Task objective
Reproduce the records between the lines holding "2048: 2048 -> 2055" and "lethargy seizures: seizures -> position", inclusive, substituting "hue" for "colour" and leaving everything else unchanged. Leave the pictures out of your answer.

Data in this exercise
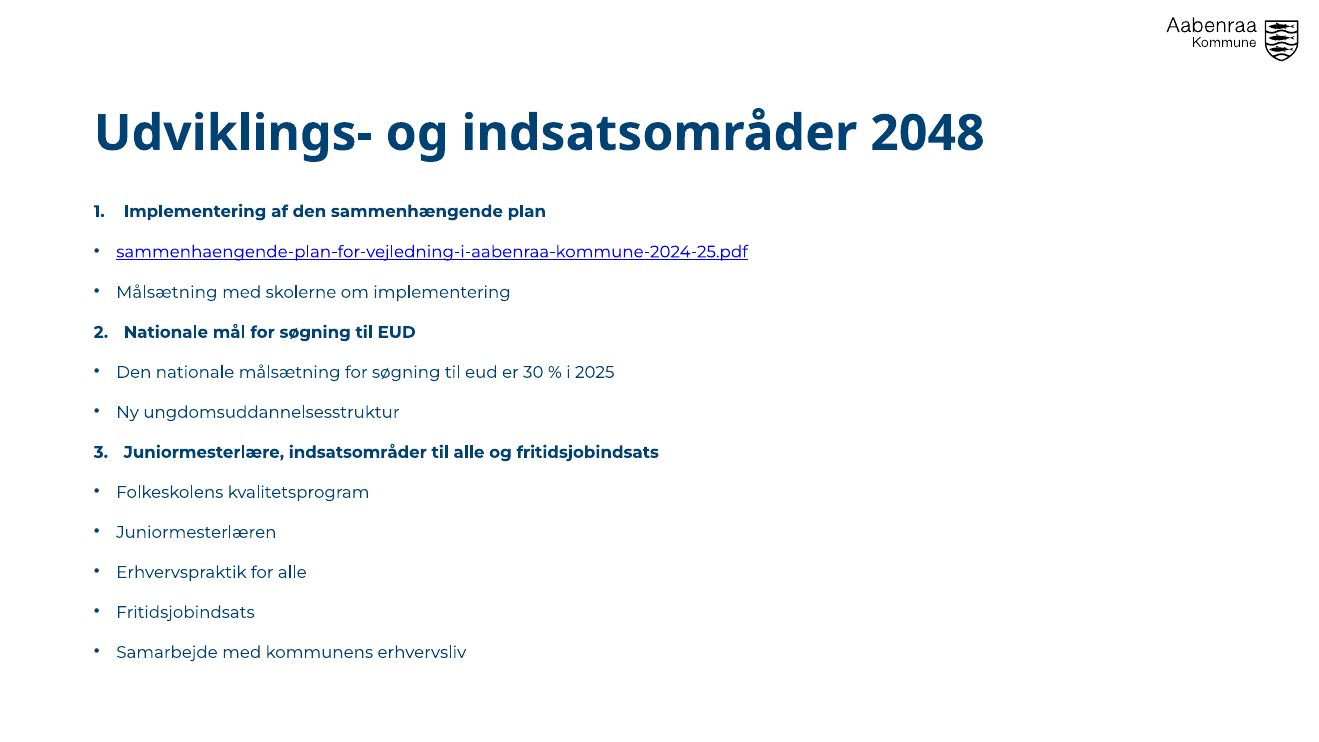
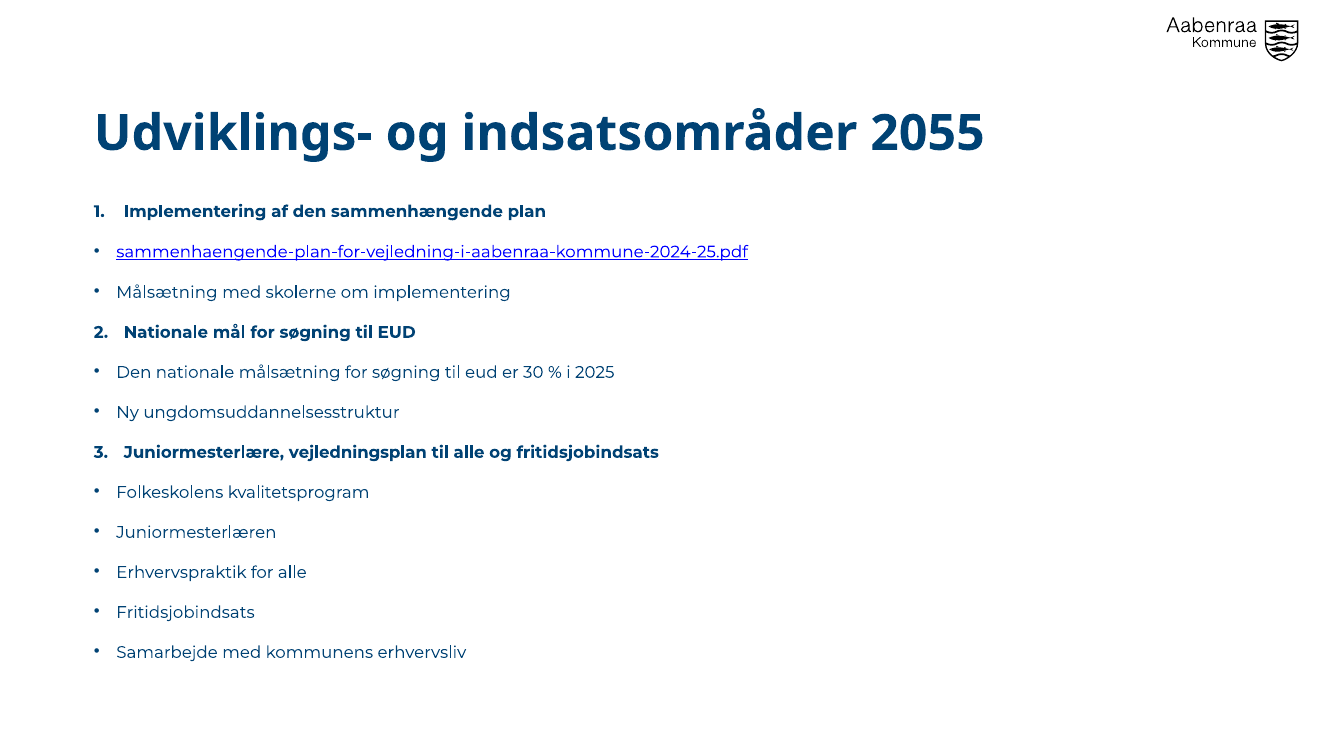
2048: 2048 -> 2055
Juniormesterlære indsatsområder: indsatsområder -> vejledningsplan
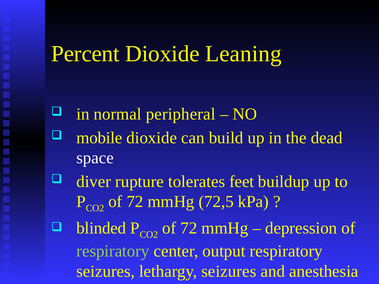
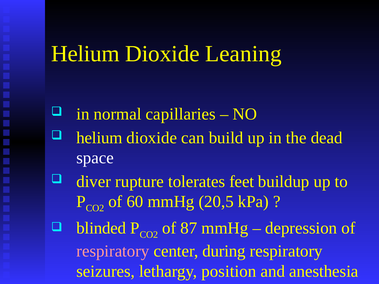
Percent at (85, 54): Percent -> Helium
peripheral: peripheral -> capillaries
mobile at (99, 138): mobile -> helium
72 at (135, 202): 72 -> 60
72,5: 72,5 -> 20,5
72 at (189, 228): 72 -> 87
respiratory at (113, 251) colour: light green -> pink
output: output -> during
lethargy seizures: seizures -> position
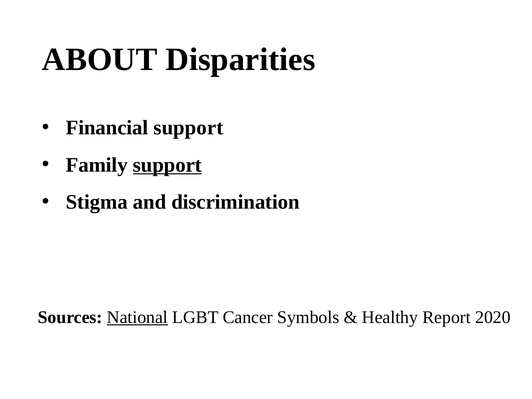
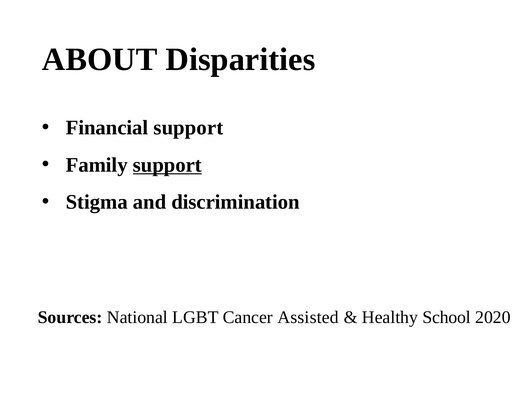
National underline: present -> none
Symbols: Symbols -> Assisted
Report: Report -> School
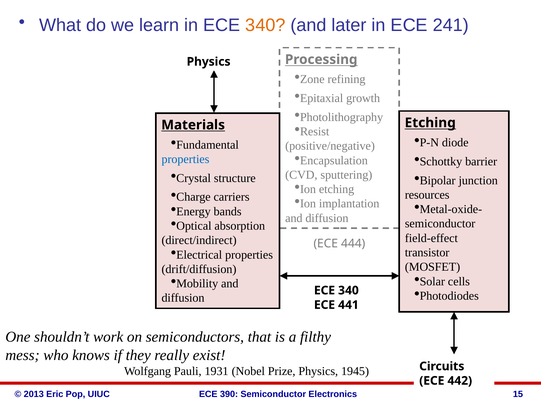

...

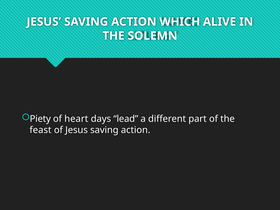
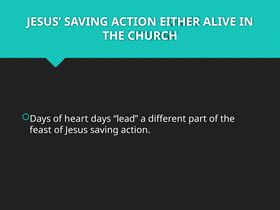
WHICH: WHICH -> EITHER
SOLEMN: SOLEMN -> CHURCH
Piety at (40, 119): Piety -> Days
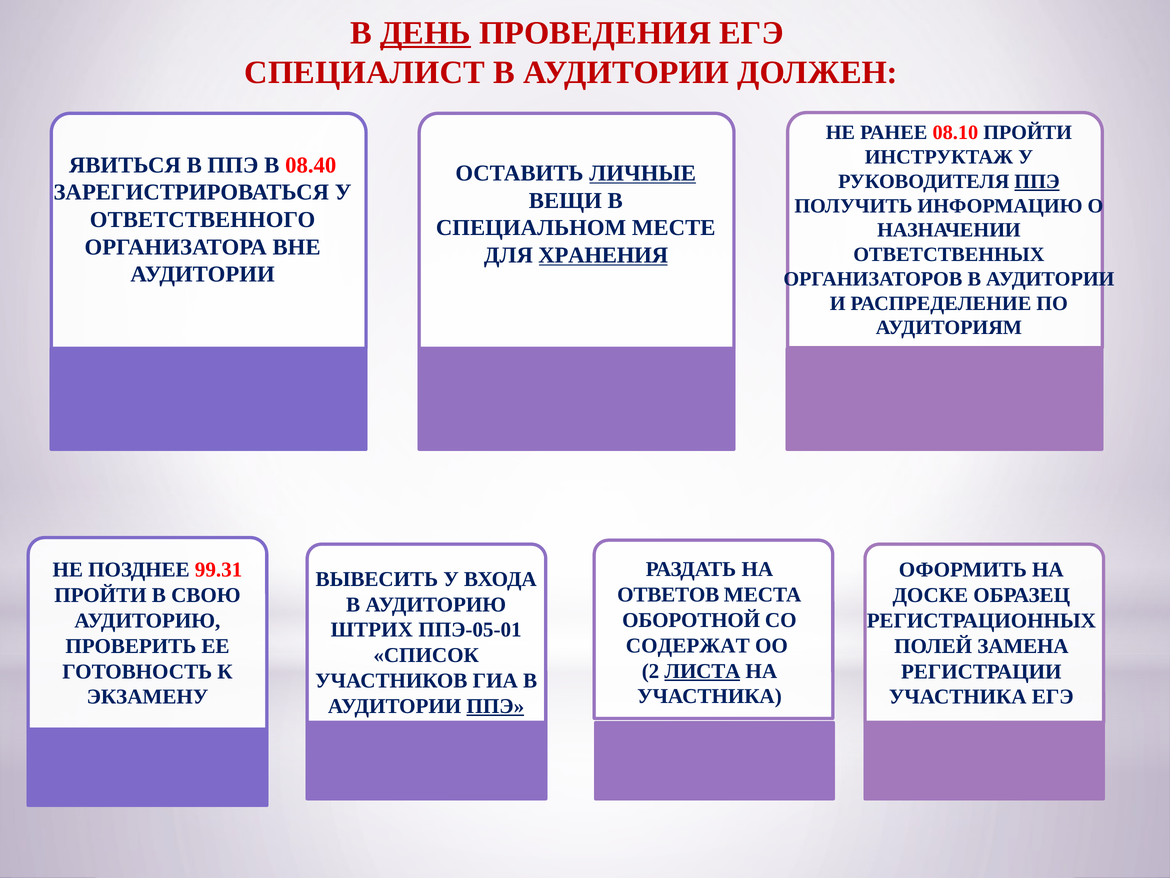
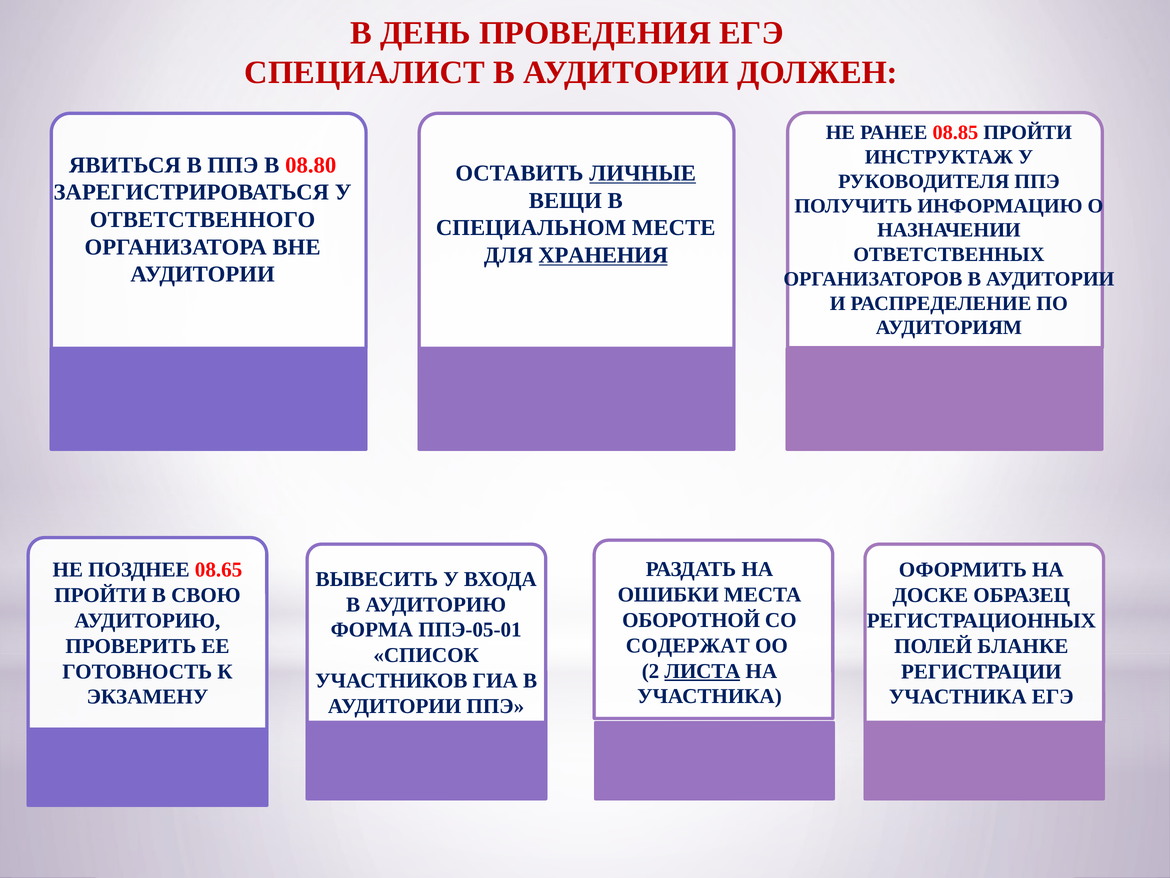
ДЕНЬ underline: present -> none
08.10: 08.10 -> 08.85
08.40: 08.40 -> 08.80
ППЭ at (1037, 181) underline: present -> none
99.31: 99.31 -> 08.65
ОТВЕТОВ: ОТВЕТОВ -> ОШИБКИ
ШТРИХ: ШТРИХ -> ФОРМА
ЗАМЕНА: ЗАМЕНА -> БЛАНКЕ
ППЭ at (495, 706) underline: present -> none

Result for this task
2048: 2048 -> 2055
Juniormesterlære indsatsområder: indsatsområder -> vejledningsplan
Percent at (85, 54): Percent -> Helium
peripheral: peripheral -> capillaries
mobile at (99, 138): mobile -> helium
72 at (135, 202): 72 -> 60
72,5: 72,5 -> 20,5
72 at (189, 228): 72 -> 87
respiratory at (113, 251) hue: light green -> pink
output: output -> during
lethargy seizures: seizures -> position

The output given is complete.